Name every main point of the thesis that the AirAsia text lists.

== GIVEN TEXT ==

The main points of the thesis are the following

- Short haul LCC model works well and is a relatively decent business at scale

- AirAsia operates in a region that offers an attractive long-term growth potential

- The company is very well run and well positioned to capture future growth

- The current price offers a generously low entry valuation

Some background and facts on the company

Once current leadership took over in 2001, they wasted no time to implement a rigorous LCC business model and AirAsia began its rapid expansion starting from 2 aircraft. First in Malaysia, but relatively quickly also in other ASEAN countries and soon the company started to live up to its name. Today, AirAsia operates slightly over 200 aircraft and carried over 65m passengers last year. In total they have carried over 450m since 2001. AirAsia flies over 325 routes to around 135 different destinations in over 25 countries, with close to 5’000 flights on average a week. Roughly a third of these routes are solely operated by AirAsia, with many destinations/cities in the region first connected by them.

===
== GIVEN RECORDS ==

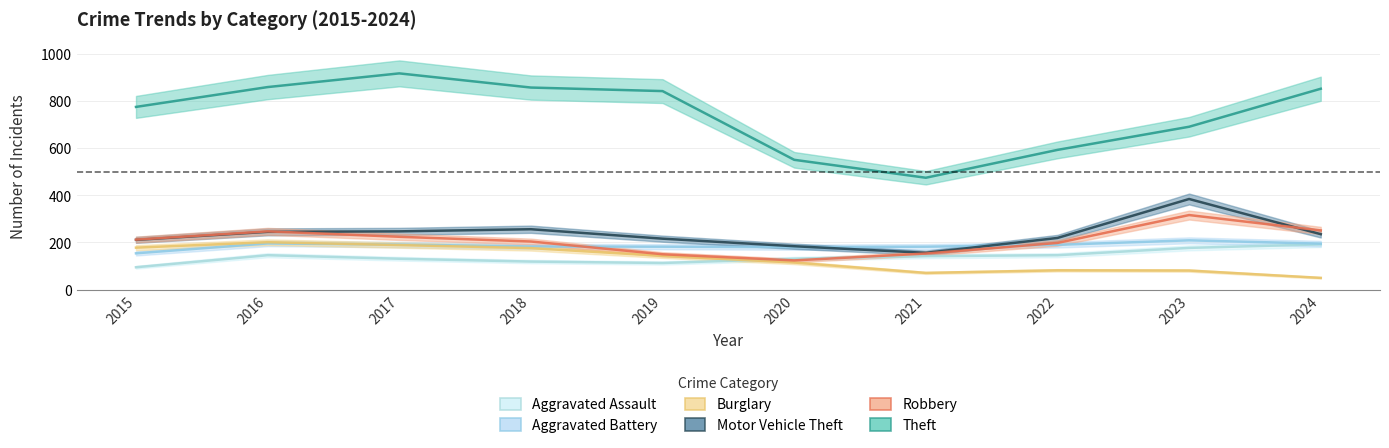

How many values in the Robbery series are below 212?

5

===
== GIVEN RECORDS ==

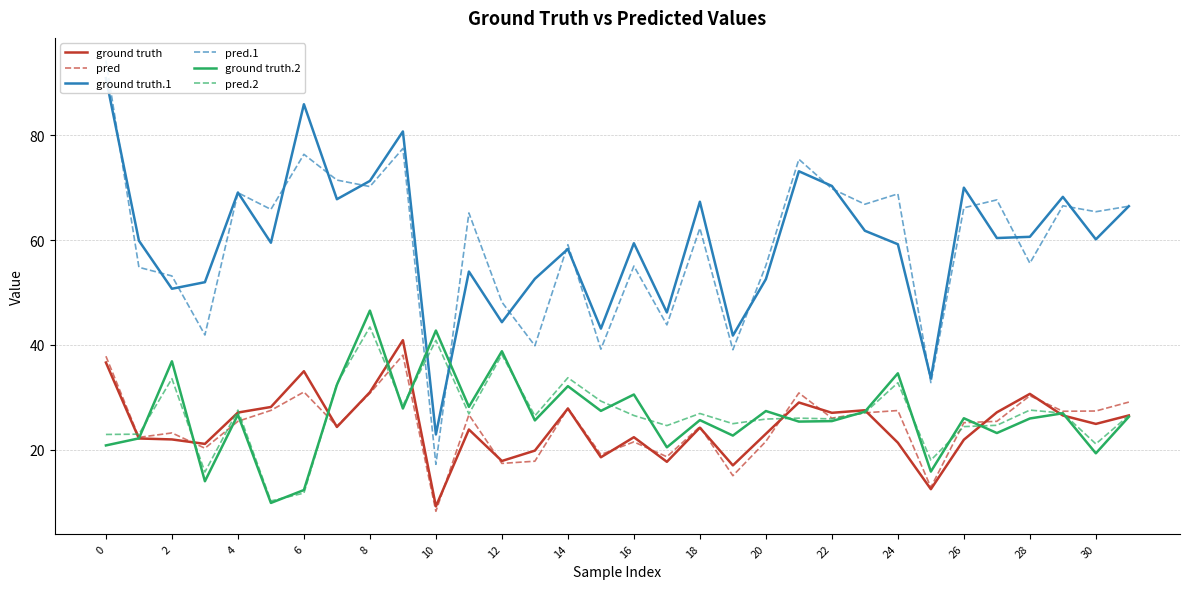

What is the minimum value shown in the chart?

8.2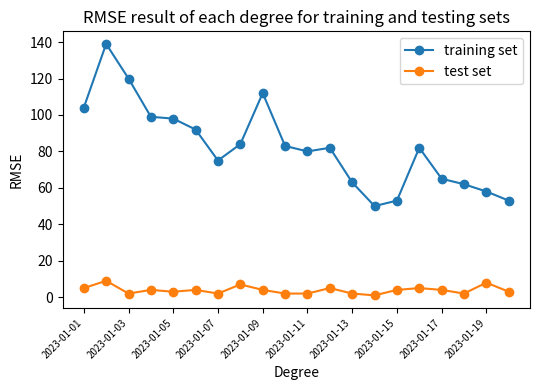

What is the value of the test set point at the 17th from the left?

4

===

§ SOLUTION BELOW
- Short haul LCC model works well and is a relatively decent business at scale
- AirAsia operates in a region that offers an attractive long-term growth potential
- The company is very well run and well positioned to capture future growth
- The current price offers a generously low entry valuation